*Your task:* Leave out the pictures and print the rest of the entries exactly as they stand.

* * * *

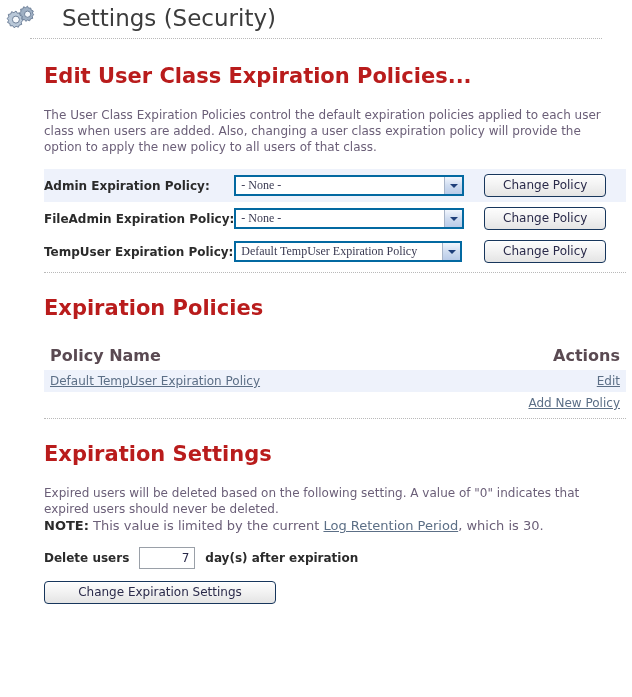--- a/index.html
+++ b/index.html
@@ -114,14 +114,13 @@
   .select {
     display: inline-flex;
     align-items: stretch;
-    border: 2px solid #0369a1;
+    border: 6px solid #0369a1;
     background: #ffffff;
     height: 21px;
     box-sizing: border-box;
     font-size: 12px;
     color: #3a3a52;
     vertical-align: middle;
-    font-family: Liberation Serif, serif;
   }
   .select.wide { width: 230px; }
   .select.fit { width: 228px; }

* * * *

*Expected answer:*
--- a/index.html
+++ b/index.html
@@ -114,14 +114,13 @@
   .select {
     display: inline-flex;
     align-items: stretch;
-    border: 2px solid #0369a1;
+    border: 6px solid #0369a1;
     background: #ffffff;
     height: 21px;
     box-sizing: border-box;
     font-size: 12px;
     color: #3a3a52;
     vertical-align: middle;
-    font-family: Liberation Serif, serif;
   }
   .select.wide { width: 230px; }
   .select.fit { width: 228px; }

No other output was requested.